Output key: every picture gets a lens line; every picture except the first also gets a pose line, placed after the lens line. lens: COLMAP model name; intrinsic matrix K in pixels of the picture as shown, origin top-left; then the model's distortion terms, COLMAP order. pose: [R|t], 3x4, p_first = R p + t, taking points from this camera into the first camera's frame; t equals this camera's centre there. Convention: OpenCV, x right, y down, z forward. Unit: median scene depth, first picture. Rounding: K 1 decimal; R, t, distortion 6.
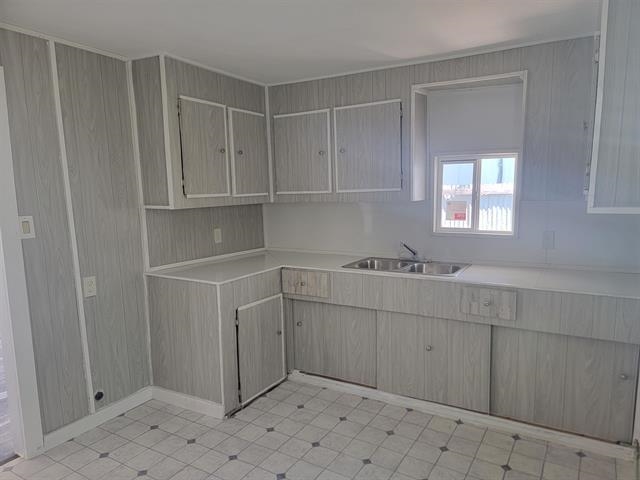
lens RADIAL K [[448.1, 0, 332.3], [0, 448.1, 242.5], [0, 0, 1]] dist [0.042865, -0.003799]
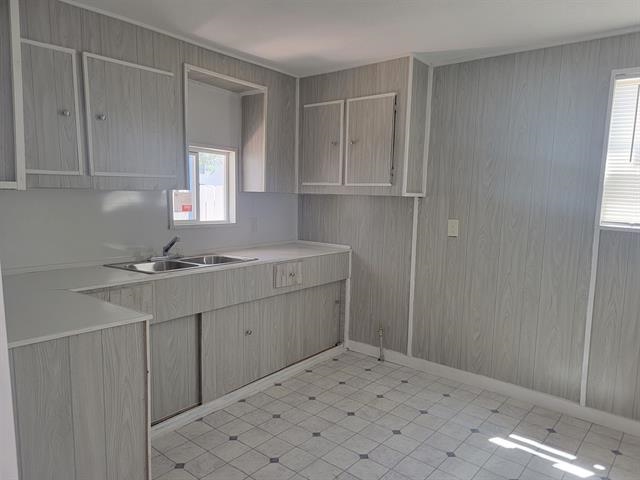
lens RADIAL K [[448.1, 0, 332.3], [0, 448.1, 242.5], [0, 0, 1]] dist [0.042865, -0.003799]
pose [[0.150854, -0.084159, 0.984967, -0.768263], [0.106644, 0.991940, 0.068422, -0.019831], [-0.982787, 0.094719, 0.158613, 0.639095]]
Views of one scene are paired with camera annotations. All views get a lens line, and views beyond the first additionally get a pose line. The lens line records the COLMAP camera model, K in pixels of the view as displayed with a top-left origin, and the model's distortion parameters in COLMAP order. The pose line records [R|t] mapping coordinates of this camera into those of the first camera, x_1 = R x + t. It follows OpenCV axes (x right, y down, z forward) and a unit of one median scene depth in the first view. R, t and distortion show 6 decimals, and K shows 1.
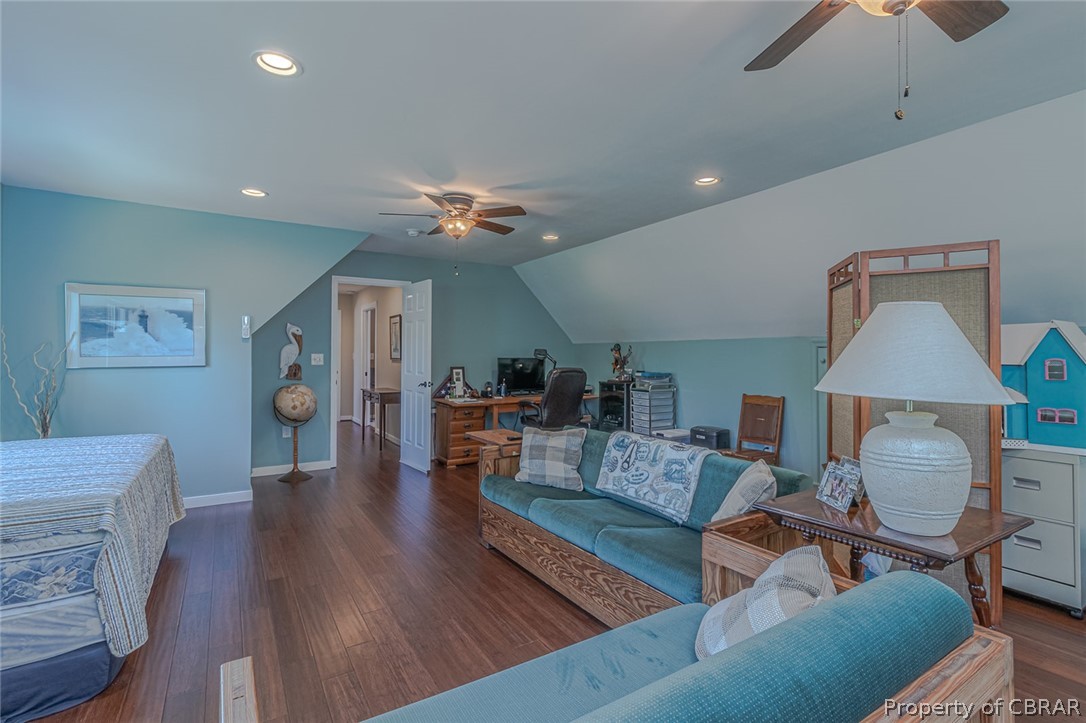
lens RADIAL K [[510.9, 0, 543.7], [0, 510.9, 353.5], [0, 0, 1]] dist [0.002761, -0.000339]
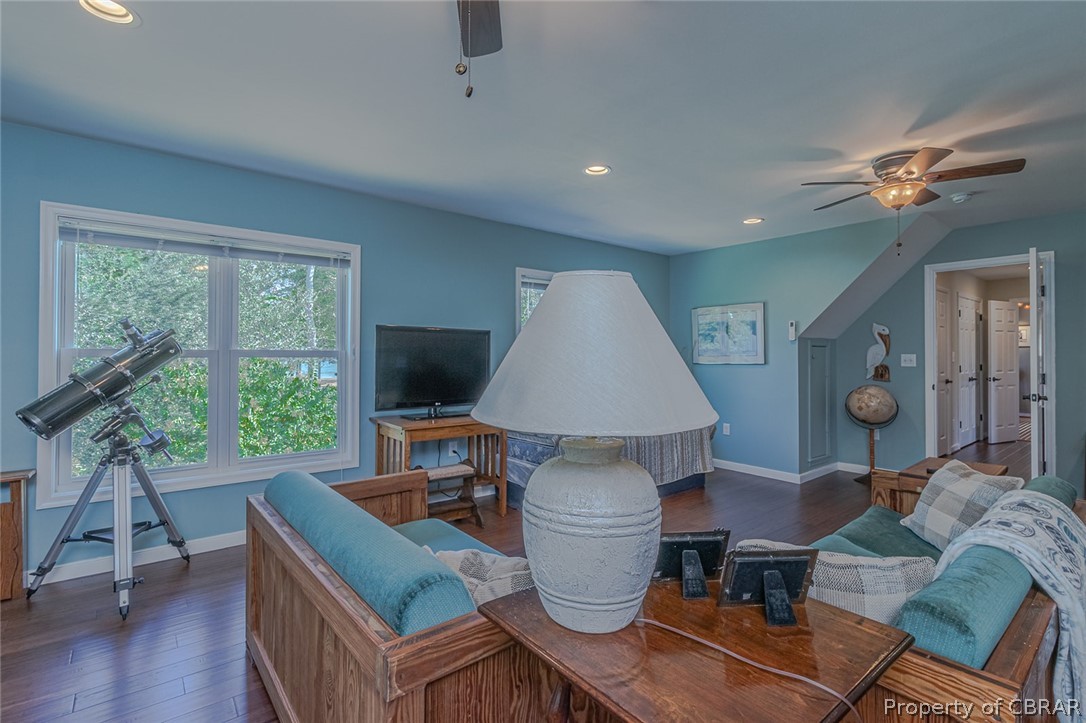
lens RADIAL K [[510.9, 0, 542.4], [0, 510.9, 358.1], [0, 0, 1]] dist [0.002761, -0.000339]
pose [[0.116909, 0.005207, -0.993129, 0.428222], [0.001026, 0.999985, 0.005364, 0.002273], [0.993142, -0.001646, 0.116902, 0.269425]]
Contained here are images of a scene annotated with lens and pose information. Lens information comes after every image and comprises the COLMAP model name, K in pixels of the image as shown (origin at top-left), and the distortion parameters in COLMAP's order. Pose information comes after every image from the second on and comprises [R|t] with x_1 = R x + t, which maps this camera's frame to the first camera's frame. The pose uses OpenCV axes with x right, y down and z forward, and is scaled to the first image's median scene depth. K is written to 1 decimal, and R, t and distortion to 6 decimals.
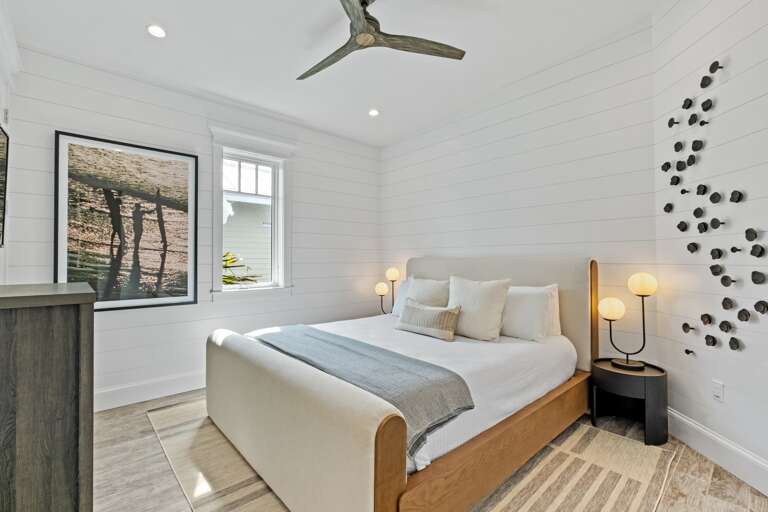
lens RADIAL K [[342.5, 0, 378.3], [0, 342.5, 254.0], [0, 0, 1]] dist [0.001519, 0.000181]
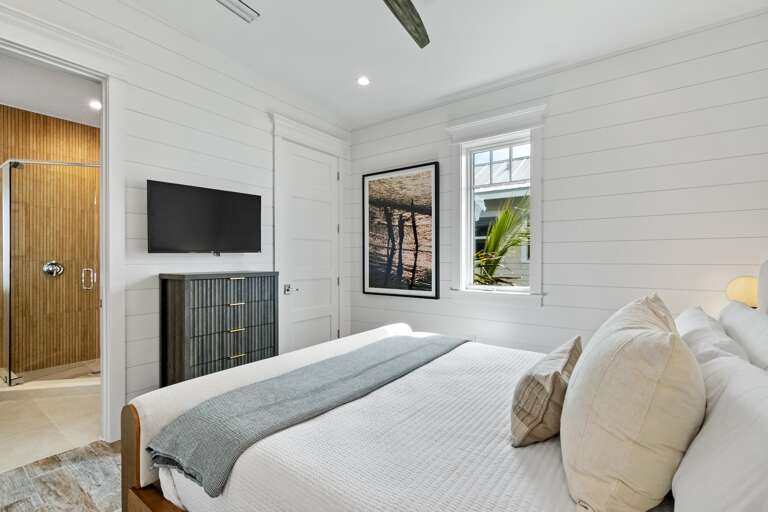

» **EXERCISE DETAILS**: Please print every record exactly, leaving out the pictures.

» **RESULT OF THE TASK**:
Output key: every picture gets a lens line; every picture except the first also gets a pose line, placed after the lens line. lens: COLMAP model name; intrinsic matrix K in pixels of the picture as shown, origin top-left; then the model's distortion terms, COLMAP order. pose: [R|t], 3x4, p_first = R p + t, taking points from this camera into the first camera's frame; t equals this camera's centre there. Convention: OpenCV, x right, y down, z forward. Unit: median scene depth, first picture. Rounding: K 1 decimal; R, t, distortion 6.
lens RADIAL K [[448.1, 0, 332.3], [0, 448.1, 242.5], [0, 0, 1]] dist [0.042865, -0.003799]
lens RADIAL K [[448.1, 0, 332.3], [0, 448.1, 242.5], [0, 0, 1]] dist [0.042865, -0.003799]
pose [[0.150854, -0.084159, 0.984967, -0.768263], [0.106644, 0.991940, 0.068422, -0.019831], [-0.982787, 0.094719, 0.158613, 0.639095]]
Views of one scene are paired with camera annotations. All views get a lens line, and views beyond the first additionally get a pose line. The lens line records the COLMAP camera model, K in pixels of the view as displayed with a top-left origin, and the model's distortion parameters in COLMAP order. The pose line records [R|t] mapping coordinates of this camera into those of the first camera, x_1 = R x + t. It follows OpenCV axes (x right, y down, z forward) and a unit of one median scene depth in the first view. R, t and distortion show 6 decimals, and K shows 1.
lens RADIAL K [[510.9, 0, 543.7], [0, 510.9, 353.5], [0, 0, 1]] dist [0.002761, -0.000339]
lens RADIAL K [[510.9, 0, 542.4], [0, 510.9, 358.1], [0, 0, 1]] dist [0.002761, -0.000339]
pose [[0.116909, 0.005207, -0.993129, 0.428222], [0.001026, 0.999985, 0.005364, 0.002273], [0.993142, -0.001646, 0.116902, 0.269425]]
Contained here are images of a scene annotated with lens and pose information. Lens information comes after every image and comprises the COLMAP model name, K in pixels of the image as shown (origin at top-left), and the distortion parameters in COLMAP's order. Pose information comes after every image from the second on and comprises [R|t] with x_1 = R x + t, which maps this camera's frame to the first camera's frame. The pose uses OpenCV axes with x right, y down and z forward, and is scaled to the first image's median scene depth. K is written to 1 decimal, and R, t and distortion to 6 decimals.
lens RADIAL K [[342.5, 0, 378.3], [0, 342.5, 254.0], [0, 0, 1]] dist [0.001519, 0.000181]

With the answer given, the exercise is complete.